**Problem requirements:**
Copy out the entries exactly, from the first line to the last.

**Supplied information:**

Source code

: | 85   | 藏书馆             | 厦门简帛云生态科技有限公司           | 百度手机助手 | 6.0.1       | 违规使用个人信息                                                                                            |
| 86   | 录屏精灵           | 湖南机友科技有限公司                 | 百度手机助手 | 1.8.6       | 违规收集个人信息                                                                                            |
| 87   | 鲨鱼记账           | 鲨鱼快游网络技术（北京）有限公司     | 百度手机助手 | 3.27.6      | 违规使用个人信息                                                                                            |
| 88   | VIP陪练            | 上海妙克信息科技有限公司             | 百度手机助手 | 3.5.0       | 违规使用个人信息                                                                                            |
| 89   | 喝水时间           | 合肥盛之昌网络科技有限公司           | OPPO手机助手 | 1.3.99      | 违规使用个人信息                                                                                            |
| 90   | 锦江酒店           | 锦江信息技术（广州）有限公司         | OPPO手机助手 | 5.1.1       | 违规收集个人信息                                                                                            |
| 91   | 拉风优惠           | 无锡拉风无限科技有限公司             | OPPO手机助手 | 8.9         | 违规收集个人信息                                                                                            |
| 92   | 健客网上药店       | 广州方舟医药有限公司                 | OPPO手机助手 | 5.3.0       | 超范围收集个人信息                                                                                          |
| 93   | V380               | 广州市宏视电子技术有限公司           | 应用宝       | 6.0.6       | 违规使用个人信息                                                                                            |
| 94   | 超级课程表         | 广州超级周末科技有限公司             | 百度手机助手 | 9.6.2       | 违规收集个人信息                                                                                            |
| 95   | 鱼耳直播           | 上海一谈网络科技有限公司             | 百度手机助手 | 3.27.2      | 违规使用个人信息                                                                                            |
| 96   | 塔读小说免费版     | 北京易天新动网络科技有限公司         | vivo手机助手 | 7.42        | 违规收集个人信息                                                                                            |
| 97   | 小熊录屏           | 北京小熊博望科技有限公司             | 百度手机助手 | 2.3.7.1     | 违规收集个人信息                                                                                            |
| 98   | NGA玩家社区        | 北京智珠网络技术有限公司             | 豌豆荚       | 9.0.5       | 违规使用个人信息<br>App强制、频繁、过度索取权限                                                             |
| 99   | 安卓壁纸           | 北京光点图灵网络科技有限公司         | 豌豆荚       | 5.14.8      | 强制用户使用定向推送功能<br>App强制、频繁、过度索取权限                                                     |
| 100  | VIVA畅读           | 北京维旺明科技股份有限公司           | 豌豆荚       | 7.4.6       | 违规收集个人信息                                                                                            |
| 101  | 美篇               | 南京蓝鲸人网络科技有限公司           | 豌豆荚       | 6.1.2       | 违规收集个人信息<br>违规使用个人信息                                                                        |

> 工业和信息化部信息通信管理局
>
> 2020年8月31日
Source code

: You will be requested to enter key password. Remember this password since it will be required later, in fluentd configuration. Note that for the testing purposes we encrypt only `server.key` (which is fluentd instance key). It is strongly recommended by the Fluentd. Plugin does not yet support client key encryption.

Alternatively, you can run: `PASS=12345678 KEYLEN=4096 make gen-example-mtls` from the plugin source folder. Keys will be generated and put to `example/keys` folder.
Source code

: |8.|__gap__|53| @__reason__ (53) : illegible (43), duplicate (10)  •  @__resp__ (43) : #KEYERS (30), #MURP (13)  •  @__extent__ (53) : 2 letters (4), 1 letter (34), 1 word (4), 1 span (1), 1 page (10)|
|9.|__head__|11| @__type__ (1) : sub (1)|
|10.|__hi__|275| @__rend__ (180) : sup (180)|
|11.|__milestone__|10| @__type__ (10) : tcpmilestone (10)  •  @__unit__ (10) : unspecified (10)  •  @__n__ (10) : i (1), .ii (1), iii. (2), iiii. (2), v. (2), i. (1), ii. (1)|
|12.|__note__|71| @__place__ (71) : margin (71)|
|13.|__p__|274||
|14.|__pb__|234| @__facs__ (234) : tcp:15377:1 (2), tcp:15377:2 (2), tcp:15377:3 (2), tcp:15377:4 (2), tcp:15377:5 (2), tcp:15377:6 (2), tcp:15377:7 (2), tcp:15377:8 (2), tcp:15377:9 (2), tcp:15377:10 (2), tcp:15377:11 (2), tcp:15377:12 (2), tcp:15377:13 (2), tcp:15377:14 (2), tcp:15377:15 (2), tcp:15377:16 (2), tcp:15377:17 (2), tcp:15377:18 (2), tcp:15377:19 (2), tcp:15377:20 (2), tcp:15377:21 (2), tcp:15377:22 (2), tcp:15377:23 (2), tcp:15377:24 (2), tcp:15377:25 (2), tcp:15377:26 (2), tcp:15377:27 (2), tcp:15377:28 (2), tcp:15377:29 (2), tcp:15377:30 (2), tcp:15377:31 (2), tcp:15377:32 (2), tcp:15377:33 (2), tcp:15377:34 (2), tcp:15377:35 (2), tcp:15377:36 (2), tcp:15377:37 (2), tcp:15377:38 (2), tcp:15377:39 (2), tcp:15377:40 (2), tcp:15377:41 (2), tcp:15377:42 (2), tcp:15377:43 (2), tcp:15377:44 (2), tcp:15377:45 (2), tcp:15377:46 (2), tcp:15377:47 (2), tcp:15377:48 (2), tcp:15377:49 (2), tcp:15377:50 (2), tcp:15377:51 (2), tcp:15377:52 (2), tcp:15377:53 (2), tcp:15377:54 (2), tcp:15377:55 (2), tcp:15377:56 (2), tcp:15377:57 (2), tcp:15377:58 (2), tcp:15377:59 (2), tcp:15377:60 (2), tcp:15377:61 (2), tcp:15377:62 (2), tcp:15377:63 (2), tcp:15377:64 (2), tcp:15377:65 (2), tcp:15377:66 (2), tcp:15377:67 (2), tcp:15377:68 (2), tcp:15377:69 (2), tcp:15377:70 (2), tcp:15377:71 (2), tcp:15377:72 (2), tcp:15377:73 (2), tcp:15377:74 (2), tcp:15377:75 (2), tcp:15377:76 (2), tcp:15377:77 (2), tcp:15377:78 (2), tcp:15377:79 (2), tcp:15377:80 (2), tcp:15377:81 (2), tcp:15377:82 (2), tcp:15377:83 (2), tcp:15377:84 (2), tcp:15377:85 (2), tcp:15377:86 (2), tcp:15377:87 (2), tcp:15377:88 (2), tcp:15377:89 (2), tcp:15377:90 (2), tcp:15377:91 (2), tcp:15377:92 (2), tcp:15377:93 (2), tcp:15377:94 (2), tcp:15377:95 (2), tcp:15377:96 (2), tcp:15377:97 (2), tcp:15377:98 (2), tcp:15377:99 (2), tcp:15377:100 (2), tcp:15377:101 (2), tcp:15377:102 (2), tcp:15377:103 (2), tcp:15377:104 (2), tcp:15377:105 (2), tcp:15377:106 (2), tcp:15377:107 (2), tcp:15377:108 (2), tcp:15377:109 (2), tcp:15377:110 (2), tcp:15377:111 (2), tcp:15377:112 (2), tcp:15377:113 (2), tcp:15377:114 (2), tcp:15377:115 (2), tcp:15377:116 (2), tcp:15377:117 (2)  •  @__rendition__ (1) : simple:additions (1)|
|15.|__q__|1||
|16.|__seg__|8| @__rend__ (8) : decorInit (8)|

**Answer for the task:**
Source code

: | 85   | 藏书馆             | 厦门简帛云生态科技有限公司           | 百度手机助手 | 6.0.1       | 违规使用个人信息                                                                                            |
| 86   | 录屏精灵           | 湖南机友科技有限公司                 | 百度手机助手 | 1.8.6       | 违规收集个人信息                                                                                            |
| 87   | 鲨鱼记账           | 鲨鱼快游网络技术（北京）有限公司     | 百度手机助手 | 3.27.6      | 违规使用个人信息                                                                                            |
| 88   | VIP陪练            | 上海妙克信息科技有限公司             | 百度手机助手 | 3.5.0       | 违规使用个人信息                                                                                            |
| 89   | 喝水时间           | 合肥盛之昌网络科技有限公司           | OPPO手机助手 | 1.3.99      | 违规使用个人信息                                                                                            |
| 90   | 锦江酒店           | 锦江信息技术（广州）有限公司         | OPPO手机助手 | 5.1.1       | 违规收集个人信息                                                                                            |
| 91   | 拉风优惠           | 无锡拉风无限科技有限公司             | OPPO手机助手 | 8.9         | 违规收集个人信息                                                                                            |
| 92   | 健客网上药店       | 广州方舟医药有限公司                 | OPPO手机助手 | 5.3.0       | 超范围收集个人信息                                                                                          |
| 93   | V380               | 广州市宏视电子技术有限公司           | 应用宝       | 6.0.6       | 违规使用个人信息                                                                                            |
| 94   | 超级课程表         | 广州超级周末科技有限公司             | 百度手机助手 | 9.6.2       | 违规收集个人信息                                                                                            |
| 95   | 鱼耳直播           | 上海一谈网络科技有限公司             | 百度手机助手 | 3.27.2      | 违规使用个人信息                                                                                            |
| 96   | 塔读小说免费版     | 北京易天新动网络科技有限公司         | vivo手机助手 | 7.42        | 违规收集个人信息                                                                                            |
| 97   | 小熊录屏           | 北京小熊博望科技有限公司             | 百度手机助手 | 2.3.7.1     | 违规收集个人信息                                                                                            |
| 98   | NGA玩家社区        | 北京智珠网络技术有限公司             | 豌豆荚       | 9.0.5       | 违规使用个人信息<br>App强制、频繁、过度索取权限                                                             |
| 99   | 安卓壁纸           | 北京光点图灵网络科技有限公司         | 豌豆荚       | 5.14.8      | 强制用户使用定向推送功能<br>App强制、频繁、过度索取权限                                                     |
| 100  | VIVA畅读           | 北京维旺明科技股份有限公司           | 豌豆荚       | 7.4.6       | 违规收集个人信息                                                                                            |
| 101  | 美篇               | 南京蓝鲸人网络科技有限公司           | 豌豆荚       | 6.1.2       | 违规收集个人信息<br>违规使用个人信息                                                                        |

> 工业和信息化部信息通信管理局
>
> 2020年8月31日
Source code

: You will be requested to enter key password. Remember this password since it will be required later, in fluentd configuration. Note that for the testing purposes we encrypt only `server.key` (which is fluentd instance key). It is strongly recommended by the Fluentd. Plugin does not yet support client key encryption.

Alternatively, you can run: `PASS=12345678 KEYLEN=4096 make gen-example-mtls` from the plugin source folder. Keys will be generated and put to `example/keys` folder.
Source code

: |8.|__gap__|53| @__reason__ (53) : illegible (43), duplicate (10)  •  @__resp__ (43) : #KEYERS (30), #MURP (13)  •  @__extent__ (53) : 2 letters (4), 1 letter (34), 1 word (4), 1 span (1), 1 page (10)|
|9.|__head__|11| @__type__ (1) : sub (1)|
|10.|__hi__|275| @__rend__ (180) : sup (180)|
|11.|__milestone__|10| @__type__ (10) : tcpmilestone (10)  •  @__unit__ (10) : unspecified (10)  •  @__n__ (10) : i (1), .ii (1), iii. (2), iiii. (2), v. (2), i. (1), ii. (1)|
|12.|__note__|71| @__place__ (71) : margin (71)|
|13.|__p__|274||
|14.|__pb__|234| @__facs__ (234) : tcp:15377:1 (2), tcp:15377:2 (2), tcp:15377:3 (2), tcp:15377:4 (2), tcp:15377:5 (2), tcp:15377:6 (2), tcp:15377:7 (2), tcp:15377:8 (2), tcp:15377:9 (2), tcp:15377:10 (2), tcp:15377:11 (2), tcp:15377:12 (2), tcp:15377:13 (2), tcp:15377:14 (2), tcp:15377:15 (2), tcp:15377:16 (2), tcp:15377:17 (2), tcp:15377:18 (2), tcp:15377:19 (2), tcp:15377:20 (2), tcp:15377:21 (2), tcp:15377:22 (2), tcp:15377:23 (2), tcp:15377:24 (2), tcp:15377:25 (2), tcp:15377:26 (2), tcp:15377:27 (2), tcp:15377:28 (2), tcp:15377:29 (2), tcp:15377:30 (2), tcp:15377:31 (2), tcp:15377:32 (2), tcp:15377:33 (2), tcp:15377:34 (2), tcp:15377:35 (2), tcp:15377:36 (2), tcp:15377:37 (2), tcp:15377:38 (2), tcp:15377:39 (2), tcp:15377:40 (2), tcp:15377:41 (2), tcp:15377:42 (2), tcp:15377:43 (2), tcp:15377:44 (2), tcp:15377:45 (2), tcp:15377:46 (2), tcp:15377:47 (2), tcp:15377:48 (2), tcp:15377:49 (2), tcp:15377:50 (2), tcp:15377:51 (2), tcp:15377:52 (2), tcp:15377:53 (2), tcp:15377:54 (2), tcp:15377:55 (2), tcp:15377:56 (2), tcp:15377:57 (2), tcp:15377:58 (2), tcp:15377:59 (2), tcp:15377:60 (2), tcp:15377:61 (2), tcp:15377:62 (2), tcp:15377:63 (2), tcp:15377:64 (2), tcp:15377:65 (2), tcp:15377:66 (2), tcp:15377:67 (2), tcp:15377:68 (2), tcp:15377:69 (2), tcp:15377:70 (2), tcp:15377:71 (2), tcp:15377:72 (2), tcp:15377:73 (2), tcp:15377:74 (2), tcp:15377:75 (2), tcp:15377:76 (2), tcp:15377:77 (2), tcp:15377:78 (2), tcp:15377:79 (2), tcp:15377:80 (2), tcp:15377:81 (2), tcp:15377:82 (2), tcp:15377:83 (2), tcp:15377:84 (2), tcp:15377:85 (2), tcp:15377:86 (2), tcp:15377:87 (2), tcp:15377:88 (2), tcp:15377:89 (2), tcp:15377:90 (2), tcp:15377:91 (2), tcp:15377:92 (2), tcp:15377:93 (2), tcp:15377:94 (2), tcp:15377:95 (2), tcp:15377:96 (2), tcp:15377:97 (2), tcp:15377:98 (2), tcp:15377:99 (2), tcp:15377:100 (2), tcp:15377:101 (2), tcp:15377:102 (2), tcp:15377:103 (2), tcp:15377:104 (2), tcp:15377:105 (2), tcp:15377:106 (2), tcp:15377:107 (2), tcp:15377:108 (2), tcp:15377:109 (2), tcp:15377:110 (2), tcp:15377:111 (2), tcp:15377:112 (2), tcp:15377:113 (2), tcp:15377:114 (2), tcp:15377:115 (2), tcp:15377:116 (2), tcp:15377:117 (2)  •  @__rendition__ (1) : simple:additions (1)|
|15.|__q__|1||
|16.|__seg__|8| @__rend__ (8) : decorInit (8)|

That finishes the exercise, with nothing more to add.